→ WHAT THIS TASK INVOLVES
How many lines in the material below contain the word "萧曹运河"? Answer with the number alone.

→ DATA EXTRACT
*** Block opens ***

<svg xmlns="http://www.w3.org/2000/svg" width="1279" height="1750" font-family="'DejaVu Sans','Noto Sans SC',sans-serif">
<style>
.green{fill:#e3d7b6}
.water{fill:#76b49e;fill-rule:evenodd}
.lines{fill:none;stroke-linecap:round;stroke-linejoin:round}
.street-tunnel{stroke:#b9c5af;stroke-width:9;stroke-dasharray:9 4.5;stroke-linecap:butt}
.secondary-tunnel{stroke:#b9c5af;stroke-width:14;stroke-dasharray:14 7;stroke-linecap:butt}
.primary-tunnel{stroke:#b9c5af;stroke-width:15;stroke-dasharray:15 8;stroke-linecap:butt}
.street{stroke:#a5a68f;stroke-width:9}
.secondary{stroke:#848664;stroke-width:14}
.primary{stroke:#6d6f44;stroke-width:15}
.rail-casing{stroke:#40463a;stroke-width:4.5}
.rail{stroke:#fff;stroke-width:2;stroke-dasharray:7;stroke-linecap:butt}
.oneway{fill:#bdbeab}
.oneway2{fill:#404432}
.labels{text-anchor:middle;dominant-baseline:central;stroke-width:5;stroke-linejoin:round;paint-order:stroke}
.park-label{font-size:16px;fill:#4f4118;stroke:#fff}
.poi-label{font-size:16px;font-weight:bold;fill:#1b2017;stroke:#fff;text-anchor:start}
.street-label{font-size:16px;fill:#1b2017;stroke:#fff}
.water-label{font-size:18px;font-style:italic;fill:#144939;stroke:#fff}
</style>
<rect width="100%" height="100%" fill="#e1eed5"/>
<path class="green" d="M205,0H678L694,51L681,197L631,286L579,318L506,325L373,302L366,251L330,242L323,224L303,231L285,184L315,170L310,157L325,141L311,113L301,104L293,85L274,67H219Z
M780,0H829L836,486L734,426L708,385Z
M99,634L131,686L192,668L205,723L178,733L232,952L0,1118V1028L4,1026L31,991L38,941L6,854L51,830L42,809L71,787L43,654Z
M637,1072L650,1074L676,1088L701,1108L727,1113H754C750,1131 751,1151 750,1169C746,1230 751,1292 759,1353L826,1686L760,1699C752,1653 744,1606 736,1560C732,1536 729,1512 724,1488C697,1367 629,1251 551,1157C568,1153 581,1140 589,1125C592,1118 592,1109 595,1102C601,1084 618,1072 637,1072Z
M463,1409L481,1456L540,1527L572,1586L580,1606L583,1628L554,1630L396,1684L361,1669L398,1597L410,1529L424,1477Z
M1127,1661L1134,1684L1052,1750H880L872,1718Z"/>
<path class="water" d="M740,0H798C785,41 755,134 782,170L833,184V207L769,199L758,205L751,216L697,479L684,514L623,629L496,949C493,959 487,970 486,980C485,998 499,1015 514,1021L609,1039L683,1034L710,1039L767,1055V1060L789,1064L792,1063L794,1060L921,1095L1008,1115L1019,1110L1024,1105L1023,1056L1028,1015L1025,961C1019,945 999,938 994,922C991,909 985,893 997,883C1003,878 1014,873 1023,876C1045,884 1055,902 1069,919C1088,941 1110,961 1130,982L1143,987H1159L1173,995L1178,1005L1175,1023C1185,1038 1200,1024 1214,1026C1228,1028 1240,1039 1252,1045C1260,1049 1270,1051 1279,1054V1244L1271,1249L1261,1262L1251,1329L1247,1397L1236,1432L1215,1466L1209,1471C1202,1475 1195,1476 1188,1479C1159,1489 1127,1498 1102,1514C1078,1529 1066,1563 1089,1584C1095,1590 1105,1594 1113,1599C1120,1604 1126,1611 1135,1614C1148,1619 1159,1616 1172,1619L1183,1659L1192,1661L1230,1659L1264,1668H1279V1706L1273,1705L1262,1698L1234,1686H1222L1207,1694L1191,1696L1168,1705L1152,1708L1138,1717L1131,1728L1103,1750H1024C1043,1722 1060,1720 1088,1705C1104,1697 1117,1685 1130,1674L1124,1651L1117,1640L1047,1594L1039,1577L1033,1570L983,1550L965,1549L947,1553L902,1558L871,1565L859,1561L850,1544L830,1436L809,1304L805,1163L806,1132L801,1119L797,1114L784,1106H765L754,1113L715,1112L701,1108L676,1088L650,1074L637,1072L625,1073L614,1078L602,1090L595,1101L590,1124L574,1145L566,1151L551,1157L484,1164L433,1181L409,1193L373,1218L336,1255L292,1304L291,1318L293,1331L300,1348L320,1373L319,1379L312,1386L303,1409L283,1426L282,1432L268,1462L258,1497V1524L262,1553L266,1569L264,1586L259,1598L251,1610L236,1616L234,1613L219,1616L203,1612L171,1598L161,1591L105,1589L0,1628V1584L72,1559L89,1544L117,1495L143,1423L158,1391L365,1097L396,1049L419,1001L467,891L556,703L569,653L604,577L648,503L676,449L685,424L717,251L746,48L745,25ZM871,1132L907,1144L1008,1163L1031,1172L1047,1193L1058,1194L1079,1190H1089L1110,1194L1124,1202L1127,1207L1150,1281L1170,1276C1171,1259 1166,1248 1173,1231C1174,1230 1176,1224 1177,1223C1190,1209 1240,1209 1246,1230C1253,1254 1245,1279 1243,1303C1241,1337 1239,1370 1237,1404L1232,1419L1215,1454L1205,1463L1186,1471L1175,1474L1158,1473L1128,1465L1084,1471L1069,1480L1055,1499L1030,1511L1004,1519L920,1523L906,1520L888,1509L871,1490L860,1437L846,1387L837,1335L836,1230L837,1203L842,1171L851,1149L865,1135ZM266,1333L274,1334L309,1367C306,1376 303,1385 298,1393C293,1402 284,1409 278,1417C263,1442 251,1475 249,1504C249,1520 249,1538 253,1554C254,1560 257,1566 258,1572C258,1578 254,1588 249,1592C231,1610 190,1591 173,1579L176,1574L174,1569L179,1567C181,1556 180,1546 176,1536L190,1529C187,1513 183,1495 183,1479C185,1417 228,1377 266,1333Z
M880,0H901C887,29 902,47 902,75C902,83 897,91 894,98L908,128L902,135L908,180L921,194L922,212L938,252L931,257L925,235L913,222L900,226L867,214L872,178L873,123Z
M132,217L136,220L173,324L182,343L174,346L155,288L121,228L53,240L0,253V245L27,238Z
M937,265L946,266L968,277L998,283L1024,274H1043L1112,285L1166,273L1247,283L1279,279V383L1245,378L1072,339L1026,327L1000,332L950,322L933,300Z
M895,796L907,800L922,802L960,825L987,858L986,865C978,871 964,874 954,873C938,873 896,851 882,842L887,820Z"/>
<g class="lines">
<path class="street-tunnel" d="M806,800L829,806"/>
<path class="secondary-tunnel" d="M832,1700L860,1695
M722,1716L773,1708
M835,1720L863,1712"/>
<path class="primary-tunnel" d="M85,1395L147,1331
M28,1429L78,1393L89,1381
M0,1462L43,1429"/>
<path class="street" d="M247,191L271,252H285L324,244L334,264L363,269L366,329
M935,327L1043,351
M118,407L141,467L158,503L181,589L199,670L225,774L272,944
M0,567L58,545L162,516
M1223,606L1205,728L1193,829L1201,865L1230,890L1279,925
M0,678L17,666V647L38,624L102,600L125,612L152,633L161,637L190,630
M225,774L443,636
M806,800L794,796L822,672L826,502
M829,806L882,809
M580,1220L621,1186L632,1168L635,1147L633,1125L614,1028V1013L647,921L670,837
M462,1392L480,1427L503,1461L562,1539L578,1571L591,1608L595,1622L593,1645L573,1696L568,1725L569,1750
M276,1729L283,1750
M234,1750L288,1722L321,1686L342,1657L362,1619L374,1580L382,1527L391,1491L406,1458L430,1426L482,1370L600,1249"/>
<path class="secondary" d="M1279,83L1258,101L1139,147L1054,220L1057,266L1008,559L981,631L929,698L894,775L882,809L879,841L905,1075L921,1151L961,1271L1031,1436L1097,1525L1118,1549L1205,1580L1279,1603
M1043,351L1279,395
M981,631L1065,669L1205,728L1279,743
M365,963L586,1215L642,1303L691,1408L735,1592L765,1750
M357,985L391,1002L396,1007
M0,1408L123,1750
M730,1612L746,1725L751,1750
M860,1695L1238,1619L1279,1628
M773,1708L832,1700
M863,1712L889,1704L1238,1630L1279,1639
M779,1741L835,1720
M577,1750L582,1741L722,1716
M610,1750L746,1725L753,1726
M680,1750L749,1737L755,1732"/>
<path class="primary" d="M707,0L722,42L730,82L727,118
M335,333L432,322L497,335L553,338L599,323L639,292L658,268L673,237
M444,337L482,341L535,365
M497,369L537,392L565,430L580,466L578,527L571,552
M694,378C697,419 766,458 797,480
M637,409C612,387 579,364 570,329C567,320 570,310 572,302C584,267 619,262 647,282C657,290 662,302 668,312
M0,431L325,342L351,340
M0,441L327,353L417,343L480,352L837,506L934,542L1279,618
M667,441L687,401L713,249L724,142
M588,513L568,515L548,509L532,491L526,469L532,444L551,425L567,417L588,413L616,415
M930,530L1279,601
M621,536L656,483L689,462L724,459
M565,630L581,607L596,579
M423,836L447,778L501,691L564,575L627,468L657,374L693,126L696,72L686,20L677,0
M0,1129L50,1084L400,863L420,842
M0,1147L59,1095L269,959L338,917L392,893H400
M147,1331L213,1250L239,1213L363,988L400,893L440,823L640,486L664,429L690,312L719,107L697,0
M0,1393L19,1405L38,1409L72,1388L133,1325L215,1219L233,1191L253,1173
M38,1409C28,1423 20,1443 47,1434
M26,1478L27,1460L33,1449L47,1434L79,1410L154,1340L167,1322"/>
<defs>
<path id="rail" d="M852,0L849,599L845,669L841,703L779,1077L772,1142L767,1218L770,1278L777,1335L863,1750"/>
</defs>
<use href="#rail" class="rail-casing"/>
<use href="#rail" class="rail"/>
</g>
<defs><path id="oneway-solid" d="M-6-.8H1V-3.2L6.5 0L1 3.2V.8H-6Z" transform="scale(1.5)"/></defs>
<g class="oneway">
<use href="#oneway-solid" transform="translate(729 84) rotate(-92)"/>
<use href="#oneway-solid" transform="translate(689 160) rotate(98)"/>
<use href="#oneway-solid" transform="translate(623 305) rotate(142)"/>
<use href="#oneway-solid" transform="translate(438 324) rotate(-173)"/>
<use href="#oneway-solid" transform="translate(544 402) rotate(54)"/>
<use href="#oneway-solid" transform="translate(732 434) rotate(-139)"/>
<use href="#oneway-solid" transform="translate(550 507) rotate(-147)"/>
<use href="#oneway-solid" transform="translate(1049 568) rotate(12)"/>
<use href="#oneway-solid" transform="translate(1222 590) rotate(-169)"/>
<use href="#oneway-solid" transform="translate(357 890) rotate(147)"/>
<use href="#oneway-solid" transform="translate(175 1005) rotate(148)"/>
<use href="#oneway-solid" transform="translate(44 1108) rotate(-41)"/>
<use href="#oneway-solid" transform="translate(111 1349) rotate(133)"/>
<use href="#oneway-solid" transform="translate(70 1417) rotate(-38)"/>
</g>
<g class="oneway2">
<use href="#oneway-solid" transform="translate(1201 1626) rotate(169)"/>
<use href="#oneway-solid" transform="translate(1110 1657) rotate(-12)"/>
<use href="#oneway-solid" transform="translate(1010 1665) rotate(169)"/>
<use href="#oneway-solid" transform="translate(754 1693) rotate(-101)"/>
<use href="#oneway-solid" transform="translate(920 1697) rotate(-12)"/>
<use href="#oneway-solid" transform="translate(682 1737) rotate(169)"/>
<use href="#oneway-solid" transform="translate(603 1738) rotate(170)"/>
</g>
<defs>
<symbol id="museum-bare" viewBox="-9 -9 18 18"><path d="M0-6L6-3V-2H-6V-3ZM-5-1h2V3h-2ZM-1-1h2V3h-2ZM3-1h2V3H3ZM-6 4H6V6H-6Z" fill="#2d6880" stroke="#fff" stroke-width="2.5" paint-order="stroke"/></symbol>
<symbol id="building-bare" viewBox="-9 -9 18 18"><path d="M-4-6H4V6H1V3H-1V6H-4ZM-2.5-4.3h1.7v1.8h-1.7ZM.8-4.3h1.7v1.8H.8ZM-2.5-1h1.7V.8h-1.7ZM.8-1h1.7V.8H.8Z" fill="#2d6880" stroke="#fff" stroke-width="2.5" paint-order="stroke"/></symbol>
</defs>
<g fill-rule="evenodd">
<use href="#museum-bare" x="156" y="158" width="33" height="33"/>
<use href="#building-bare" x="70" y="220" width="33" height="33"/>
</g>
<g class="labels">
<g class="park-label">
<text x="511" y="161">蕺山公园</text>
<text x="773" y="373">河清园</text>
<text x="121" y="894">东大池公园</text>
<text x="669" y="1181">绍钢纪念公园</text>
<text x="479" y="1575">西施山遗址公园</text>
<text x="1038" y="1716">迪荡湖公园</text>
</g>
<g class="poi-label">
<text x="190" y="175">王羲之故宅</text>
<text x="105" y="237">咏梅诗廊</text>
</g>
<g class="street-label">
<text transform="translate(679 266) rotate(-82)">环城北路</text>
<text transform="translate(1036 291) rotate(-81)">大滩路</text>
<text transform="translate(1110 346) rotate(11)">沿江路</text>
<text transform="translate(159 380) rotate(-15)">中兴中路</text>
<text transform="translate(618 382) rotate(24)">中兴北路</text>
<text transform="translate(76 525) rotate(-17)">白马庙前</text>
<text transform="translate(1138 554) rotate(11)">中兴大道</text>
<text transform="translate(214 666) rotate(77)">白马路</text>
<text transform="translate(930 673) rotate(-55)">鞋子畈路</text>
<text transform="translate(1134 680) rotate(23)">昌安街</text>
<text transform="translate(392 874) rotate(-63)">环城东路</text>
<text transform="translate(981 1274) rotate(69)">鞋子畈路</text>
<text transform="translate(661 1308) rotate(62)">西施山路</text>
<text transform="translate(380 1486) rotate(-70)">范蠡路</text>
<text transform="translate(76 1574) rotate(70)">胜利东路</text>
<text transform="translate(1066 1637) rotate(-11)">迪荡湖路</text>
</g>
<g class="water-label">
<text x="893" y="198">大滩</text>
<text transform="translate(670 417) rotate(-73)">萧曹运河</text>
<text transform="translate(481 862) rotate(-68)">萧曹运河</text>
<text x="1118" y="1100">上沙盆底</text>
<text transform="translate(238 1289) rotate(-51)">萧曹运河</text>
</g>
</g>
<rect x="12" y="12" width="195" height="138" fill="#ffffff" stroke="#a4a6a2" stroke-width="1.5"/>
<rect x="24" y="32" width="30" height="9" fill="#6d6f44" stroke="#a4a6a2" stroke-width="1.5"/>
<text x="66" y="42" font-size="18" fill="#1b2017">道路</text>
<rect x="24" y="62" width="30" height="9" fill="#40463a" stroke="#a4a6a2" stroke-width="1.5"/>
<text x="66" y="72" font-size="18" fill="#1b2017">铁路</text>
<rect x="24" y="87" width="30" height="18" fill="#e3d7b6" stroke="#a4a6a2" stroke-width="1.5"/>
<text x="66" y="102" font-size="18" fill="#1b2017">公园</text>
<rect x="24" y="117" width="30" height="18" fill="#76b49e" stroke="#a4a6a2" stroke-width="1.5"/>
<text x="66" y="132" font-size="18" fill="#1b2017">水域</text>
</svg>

*** Block closes ***

→ RESPONSE TO THIS TASK
3